昼頃になって、王国直轄領の農場に着いたぞ。
小高い丘じゃ。牛の牧場じゃの。
見渡して遠くに王都が見えるわ。良い景色じゃ。
あちらこちらでの、班が固まって昼飯じゃ。
どや顔で自慢の料理をふるまうおなごたちと男どもの歓声が広がるわ。
ABCDはどうでもよいが、ここまで荷物を背負ってくれた貴族のボンボンには茶ぐらいは出してやるかの。わしが背負っても別によかったんじゃが。

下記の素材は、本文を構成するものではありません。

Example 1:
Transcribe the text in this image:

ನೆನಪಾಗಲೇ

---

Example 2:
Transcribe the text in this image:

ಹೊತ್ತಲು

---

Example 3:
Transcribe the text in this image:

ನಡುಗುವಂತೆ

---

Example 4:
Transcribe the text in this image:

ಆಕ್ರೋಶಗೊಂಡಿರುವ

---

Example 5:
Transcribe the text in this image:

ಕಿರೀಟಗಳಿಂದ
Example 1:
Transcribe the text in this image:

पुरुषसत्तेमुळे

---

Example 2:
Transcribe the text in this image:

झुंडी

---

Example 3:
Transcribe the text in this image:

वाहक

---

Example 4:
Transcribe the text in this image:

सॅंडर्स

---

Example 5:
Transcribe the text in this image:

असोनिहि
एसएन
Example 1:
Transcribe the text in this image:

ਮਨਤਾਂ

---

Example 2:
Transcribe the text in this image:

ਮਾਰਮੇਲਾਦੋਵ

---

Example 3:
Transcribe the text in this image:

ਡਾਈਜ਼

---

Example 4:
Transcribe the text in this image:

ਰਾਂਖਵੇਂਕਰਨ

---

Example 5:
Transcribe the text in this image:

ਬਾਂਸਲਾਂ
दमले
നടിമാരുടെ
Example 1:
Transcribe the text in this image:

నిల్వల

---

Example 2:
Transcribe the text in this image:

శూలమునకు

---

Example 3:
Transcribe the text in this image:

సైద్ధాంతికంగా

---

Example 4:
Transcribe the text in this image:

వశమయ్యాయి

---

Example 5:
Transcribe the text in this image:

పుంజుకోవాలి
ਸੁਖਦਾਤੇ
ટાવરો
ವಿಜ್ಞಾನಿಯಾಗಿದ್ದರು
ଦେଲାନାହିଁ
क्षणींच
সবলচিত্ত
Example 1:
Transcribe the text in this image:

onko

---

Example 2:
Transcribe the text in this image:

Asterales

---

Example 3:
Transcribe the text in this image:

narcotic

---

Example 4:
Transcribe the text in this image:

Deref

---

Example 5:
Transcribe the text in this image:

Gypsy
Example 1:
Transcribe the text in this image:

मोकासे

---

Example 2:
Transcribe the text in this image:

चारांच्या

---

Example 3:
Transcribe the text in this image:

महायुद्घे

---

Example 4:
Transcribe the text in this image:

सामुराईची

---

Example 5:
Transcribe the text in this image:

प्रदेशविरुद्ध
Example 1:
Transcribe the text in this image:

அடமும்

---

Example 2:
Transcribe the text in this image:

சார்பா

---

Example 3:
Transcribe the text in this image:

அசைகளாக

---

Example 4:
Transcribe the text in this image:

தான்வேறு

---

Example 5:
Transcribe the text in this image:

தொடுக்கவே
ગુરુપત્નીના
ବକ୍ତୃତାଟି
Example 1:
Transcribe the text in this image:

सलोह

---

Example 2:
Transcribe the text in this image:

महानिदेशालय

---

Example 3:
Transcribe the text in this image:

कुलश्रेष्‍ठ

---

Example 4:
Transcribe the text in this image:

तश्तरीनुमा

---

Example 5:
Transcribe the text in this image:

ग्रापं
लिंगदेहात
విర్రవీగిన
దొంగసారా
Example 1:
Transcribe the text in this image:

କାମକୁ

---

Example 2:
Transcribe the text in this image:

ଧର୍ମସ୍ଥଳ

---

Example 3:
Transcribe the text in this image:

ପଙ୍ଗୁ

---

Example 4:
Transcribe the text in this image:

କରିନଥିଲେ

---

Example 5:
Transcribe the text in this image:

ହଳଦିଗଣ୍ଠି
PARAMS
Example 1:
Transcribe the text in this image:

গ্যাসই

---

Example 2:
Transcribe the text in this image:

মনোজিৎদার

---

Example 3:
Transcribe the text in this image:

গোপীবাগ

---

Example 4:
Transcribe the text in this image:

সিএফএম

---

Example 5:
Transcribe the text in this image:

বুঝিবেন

麦を炒った麦茶をポットに入れて水を入れ、枝に引っ掛けてファイアボールを底に張り付けて沸かすのじゃ。
水魔法と火魔法を出したから驚かれたわ。
驚くことかの? こんなよく使う魔法をいちいち詠唱してやるほうがおかしいわ。
やらかしたかもしれないのう。
「ほれ食え」
おにぎりを分けて出したが、みんなじろじろ見るだけで手を出そうとせん。
「……なにこれ?」
「米の飯じゃ」
「米ってなんだ」
……また最初から説明しなおしかの。
「つべこべ言わずに食えばよいのじゃ!」
わしの目つきに恐れをなしたか、食いつけばうまいとわかるはずじゃ。
やっぱり、大好評じゃぞ。一個一個、味が違うのもまた好評じゃ。
ガツガツ食っておるわ。
「うめえ――――!」
ここでもわしの株は大上がりじゃ。
他の班の連中も集まってきたがの、「やらないぞー! 手だすな――!」とABCDがブロックしておるわ。
意地汚い連中じゃの。
ぶほっとトラスタンが噴出したのじゃ。
涙を流しておる。
……お主が当たりかの。
ABCDのどいつかに当たればよかったのじゃ。まったくツキのない男じゃの。
運の無い男というのは魔族の間では甲斐性無しじゃ。
手を尽くしてやれることを全部やって、それでも最後にものをいうのは運だからの。わしの中でもボンボンの株が大暴落じゃ。
「ほれ飲め。荷物持ちご苦労じゃった」
温かい麦茶を渡したぞ。
「わさび漬けじゃ。辛かったかの?」と言うと、「……いや、慣れてみればこれも美味い」と上機嫌で食っておる。
ちゃんと炊けば人間にも米はうまいのじゃ。実験は成功じゃの。
これは商売になると思うぞ。母上もメルティの店で米の飯のメニューを増やしてみるように言ってはどうかのう。
ま、父上のように上品に二本の箸を器用に使って食べるのは、こちらでは普及しそうにないがの。
こちらの殿御はみんなみんな不器用ぞろいじゃ。
それにしてもなんにも起こらなかったのう。
飯の匂いに誘われてクマが襲ってくるとか魔物が襲ってくるとか普通じゃろ。
それでこそピクニックというものじゃ。華が無いわ。
ぬるいところに住んでおるの人間は。
1028年9月4日 ナーリンより。